--- PAGE TEXT ---
■ ■ ■ ■ ■

Diop Tehuti Djed-Hotep Spence (born 9 August 2000) is an English professional footballer who plays as a right-back for Ligue 1 club Rennes, on loan from Premier League club Tottenham Hotspur.

Early life
Spence is the younger brother of actress Karla-Simone Spence. He was born in England and is of Jamaican descent.

Club career

Middlesbrough
Spence signed for Middlesbrough on 1 July 2018, having previously been with Fulham's academy. He made his debut for Middlesbrough in the EFL Cup on 14 August 2018, appearing as a substitute versus Notts County at the Riverside Stadium. Spence made his league debut for Middlesbrough in a 1–0 win over Charlton Athletic on 7 December 2019, scoring his first league goal in a 1–0 win against Huddersfield Town on 26 December 2019.

On 11 January 2020 Spence won EFL Young Player of The Month, following his league debut, first goal and three clean sheets.

Loan to Nottingham Forest
On 1 September 2021, it was announced Spence would join Nottingham Forest on loan for the remainder of the season. He scored his first goal for Forest in a 3-0 win over Birmingham City on 2 October. Spence impressed in FA Cup victories over Premier League clubs Arsenal and Leicester City, scoring the fourth in a 4–1 victory over the latter.

■ ■ ■ ■ ■

--- PROVIDED DATA ---
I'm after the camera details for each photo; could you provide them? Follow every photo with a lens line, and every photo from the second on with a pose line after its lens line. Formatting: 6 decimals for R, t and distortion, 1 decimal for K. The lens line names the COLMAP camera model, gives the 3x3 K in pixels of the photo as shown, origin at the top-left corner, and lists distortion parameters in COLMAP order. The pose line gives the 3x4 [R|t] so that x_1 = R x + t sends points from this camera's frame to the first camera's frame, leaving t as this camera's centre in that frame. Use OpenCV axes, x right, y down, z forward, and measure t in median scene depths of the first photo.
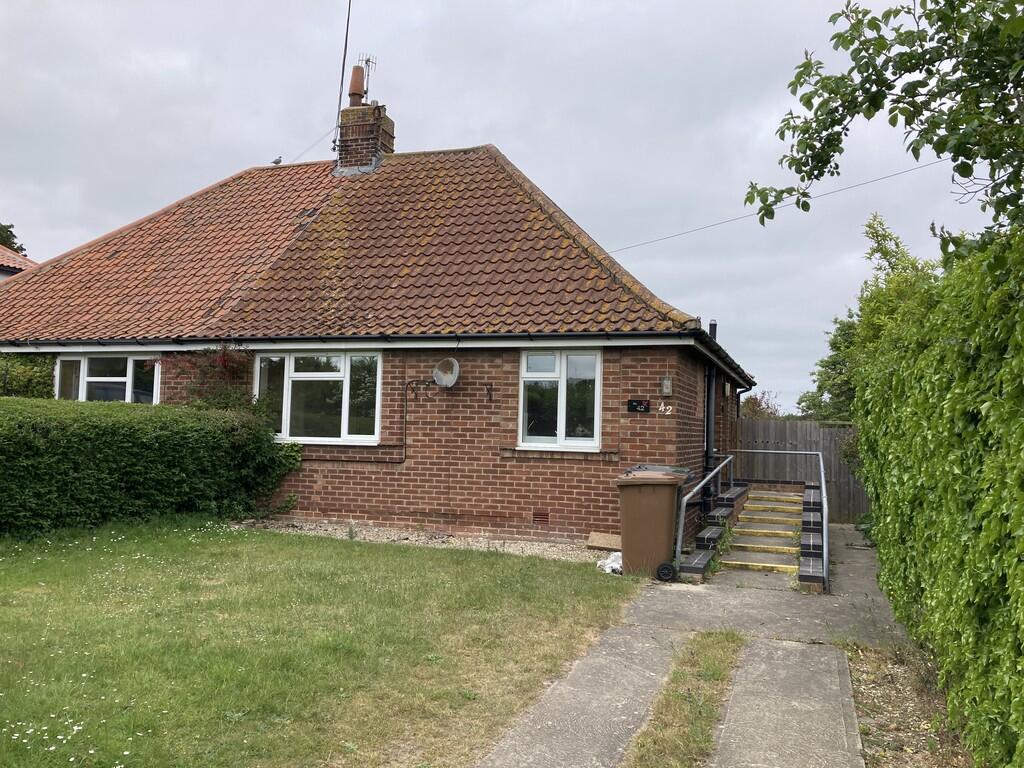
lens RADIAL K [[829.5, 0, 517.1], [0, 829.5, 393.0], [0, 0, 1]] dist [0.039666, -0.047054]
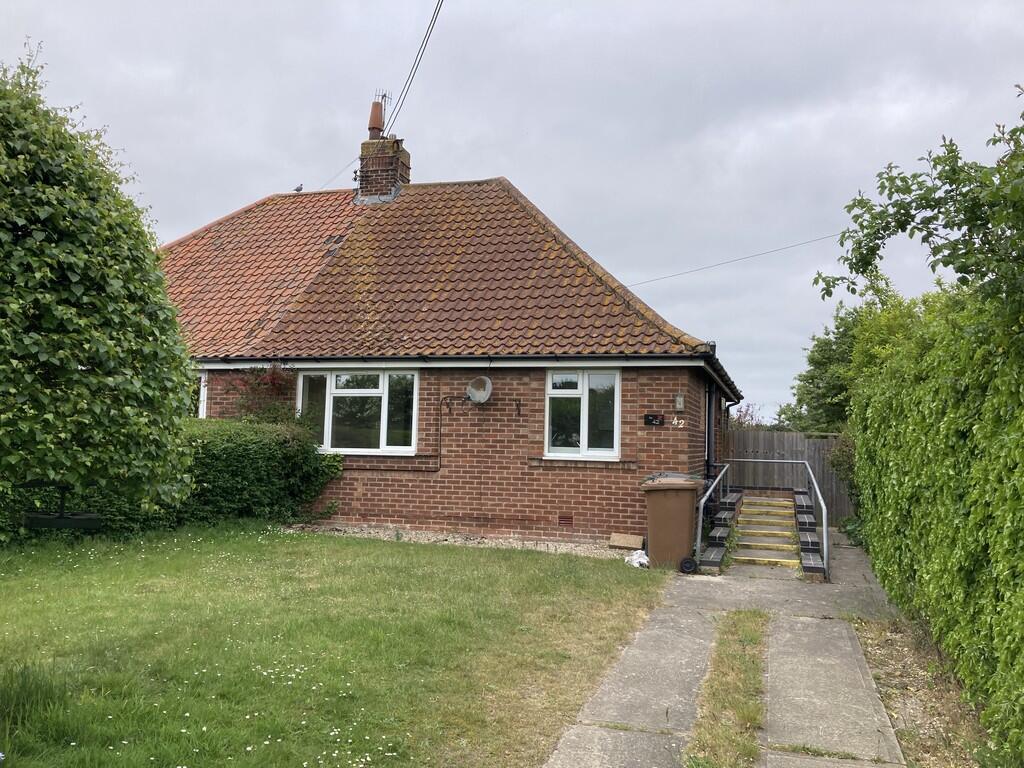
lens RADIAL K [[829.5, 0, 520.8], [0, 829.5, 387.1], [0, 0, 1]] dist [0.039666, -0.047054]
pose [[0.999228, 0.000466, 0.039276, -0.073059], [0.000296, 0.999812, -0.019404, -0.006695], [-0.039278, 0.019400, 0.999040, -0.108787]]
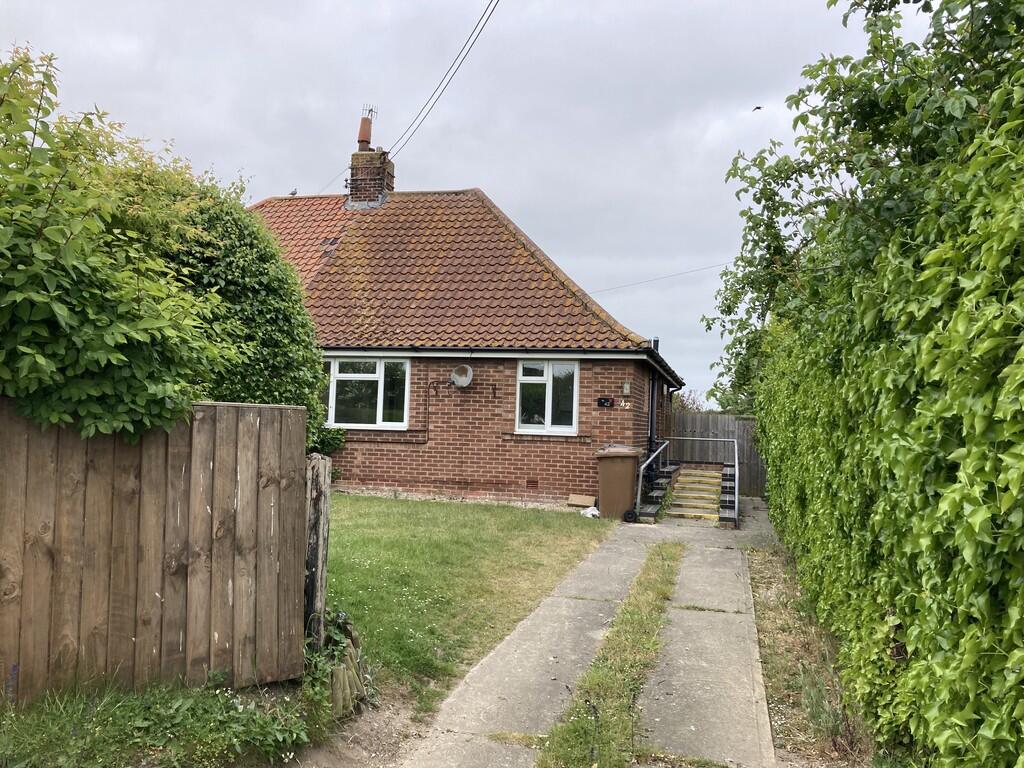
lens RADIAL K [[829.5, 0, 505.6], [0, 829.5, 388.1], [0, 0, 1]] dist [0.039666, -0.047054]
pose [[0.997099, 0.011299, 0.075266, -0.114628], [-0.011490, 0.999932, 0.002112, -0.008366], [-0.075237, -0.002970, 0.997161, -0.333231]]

■ ■ ■ ■ ■

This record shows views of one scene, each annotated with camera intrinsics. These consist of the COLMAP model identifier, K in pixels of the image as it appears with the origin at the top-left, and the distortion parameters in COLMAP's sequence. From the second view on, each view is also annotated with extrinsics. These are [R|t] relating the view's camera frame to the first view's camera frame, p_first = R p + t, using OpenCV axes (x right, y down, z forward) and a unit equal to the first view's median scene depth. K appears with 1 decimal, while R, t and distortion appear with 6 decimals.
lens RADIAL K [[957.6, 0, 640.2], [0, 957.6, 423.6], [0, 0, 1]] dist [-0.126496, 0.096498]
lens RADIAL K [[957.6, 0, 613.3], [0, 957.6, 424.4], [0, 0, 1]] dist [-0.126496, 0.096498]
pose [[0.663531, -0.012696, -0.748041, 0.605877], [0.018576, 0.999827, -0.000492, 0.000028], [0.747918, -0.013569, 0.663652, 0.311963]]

■ ■ ■ ■ ■

--- WORK ORDER ---
Please revise the Spence profile from the words "Diop Tehuti Djed-Hotep" through the words "of Jamaican descent.", putting "full-back" in place of "right-back". These rows are separate from the Spence profile.

--- WRITTEN SOLUTION ---
Diop Tehuti Djed-Hotep Spence (born 9 August 2000) is an English professional footballer who plays as a full-back for Ligue 1 club Rennes, on loan from Premier League club Tottenham Hotspur.

Early life
Spence is the younger brother of actress Karla-Simone Spence. He was born in England and is of Jamaican descent.